Caro Ciccio, Attilio Caja mi disse che Roderick a Rimini fu perfetto. Poi, negli anni, diciamo che le referenze – personali, non discutendo mai il giocatore – non sono più state di quel livello. Tu lo hai preso da studente, rimandandolo a scuola. Possiamo stare tranquilli?
«L’evidenza del fatto che l’approdo in B d’élite di Terrence Roderick abbia scatenato un doppio buonumore – quello dei tifosi della NPC e di coloro che lo abbiano visto giocare sul campo, così come di coloro che hanno spinto sul pedale dell’ironia social – dimostra ulteriormente la positività dell’operazione. Perché il basket, pur essendo per tanti di noi un lavoro, una cosa molto, molto seria, deve indurre divertimento, gioia. “Deve far sognare”, come ripete spesso il patron della NPC, Peppe Cattani. Nel merito, Terrence è davvero impegnato in un percorso di studio  dell’italiano, è un dato di fatto. Può sembrare strano in un momento storico in cui siamo inondati dall’orrore del “TVB” o delle “kakkiate” scritte con la K, ma è così. Ed a chi crede che si tratti di una forzatura, rispondo che in realtà Terrence, pur avendo giocato più di 8 stagioni da straniero nei campioni italiani, non rientra nella deroga che gli consentirebbe di giocare addirittura da formato, solo perché il suo primo tesseramento in Italia, per la precisione a Rimini, in una A2 all’ultimo anno in regime fiscale professionistico, non fu, come invece prescrive la norma, da “dilettante”. Fosse arrivato a Rimini 12 mesi dopo, nella A2 ridiventata formalmente dilettantistica, sarebbe stato un giocatore formato».

Noi, a Roseto, abbiamo Vangelis Mantzaris – greco che “fa l’americano” – e altri giocatori come lui e Terrence ci sono. Quanto spostano, a tuo avviso, giocatori di questo calibro nella rinata terza serie nazionale?

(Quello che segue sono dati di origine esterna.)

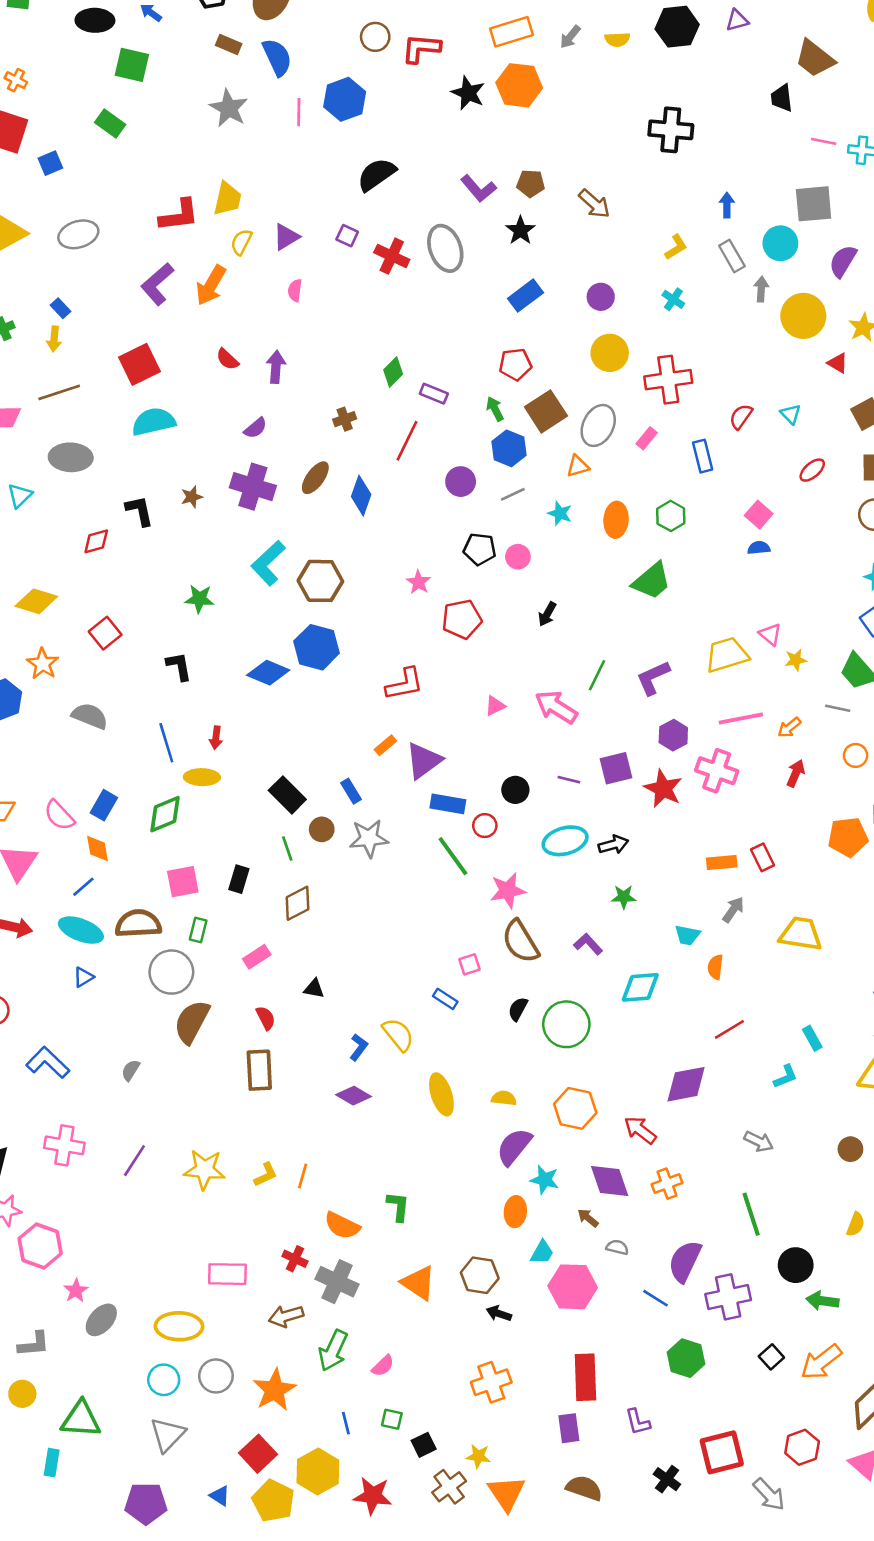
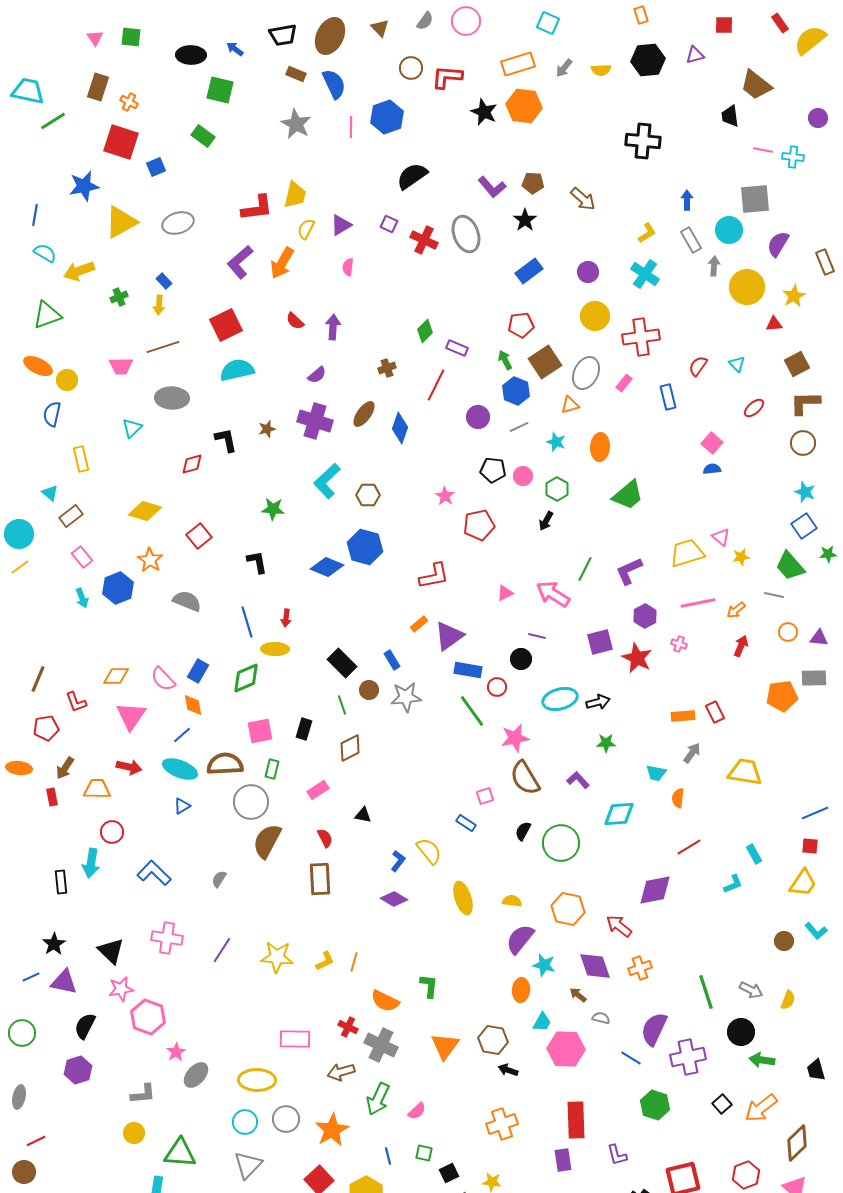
cyan cross: (673, 299) -> (645, 274), size x1.6
red triangle: (838, 363) -> (774, 324), turned -36
green hexagon: (671, 516) -> (557, 489), moved
brown hexagon: (320, 581) -> (368, 495), size x0.7
pink cross: (717, 771) -> (679, 644), size x0.5
purple line: (569, 780) -> (537, 636), moved
gray arrow: (759, 1142) -> (751, 990), moved
orange triangle: (419, 1283) -> (445, 1046), turned 32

«La scorsa estate in tanti erano scettici sul fatto che questo neonato campionato potesse avere i medesimi effetti della B d’Eccellenza degli anni zero. L’obiezione principale che veniva sollevata era che in quegli anni si era determinata una circostanza particolarmente fortunata, non più riproducibile ai giorni nostri. Ovvero che l’arrivo in dose massiccia di giocatori d’oltreoceano in A1 avesse indotto tanti giocatori di altissimo profilo, ex nazionali o addirittura con esperienze in NBA, a scendere in B1. Parliamo di giocatori come Riva, Gentile, Esposito, Rusconi, Fantozzi, Binelli, Avenia, Bonaccorsi (questi ultimi due poi ritornati in A1, anche in quintetto, proprio con Roseto), Pace Mannion, Brian Shorter e tanti altri. Dei giocatori che, oltre a dare un incredibile contributo all’altissimo livello tecnico di quel campionato, aiutarono tanti allora giovani giocatori – mi vengono in mente Luca Vitali, Peppe Poeta, Andrea Cinciarini, Guido Rosselli – tutti poi approdati in Nazionale. L’apporto alla loro crescita, indifferentemente come compagni di squadra così come avversari, da parte di quei giocatori di altissimo livello, è innegabile. Non è plausibile, mi chiedo, che una eventuale stagione di approdo di stranieri di alto livello in B1, possa produrre effetti similari, strapositivi? Ovviamente ragioniamo per ipotesi, nessuno di noi può dare una risposta definitiva a un quesito di questo genere. Sicuro è che il dubbio sovvenga. Soprattutto che, citando di nuovo Cattani, “il far sognare” di giocatori di questo spessore tecnico e spettacolare sia da preferire ai muri, agli steccati. Al provincialismo di rifiutarsi di scoprire dove possa portare una cosa del genere, oltretutto per il sottoscritto non di per sé nuova: tra anni zero e 10, mi è capitato un qualcosa di similare con gli argentini, dal povero Fabian Tourn, ex capitano della nazionale albiceleste pre “generación dorada”, con me a Cefalù nel 2000, agli allora giovani Seba Vico (Sant’Antimo, Matera), Agustin Fabi (Reggio Calabria), Morici (Palestrina) per finire con i veterani come Gilardi, Carrizo, Ochoa e Birindelli».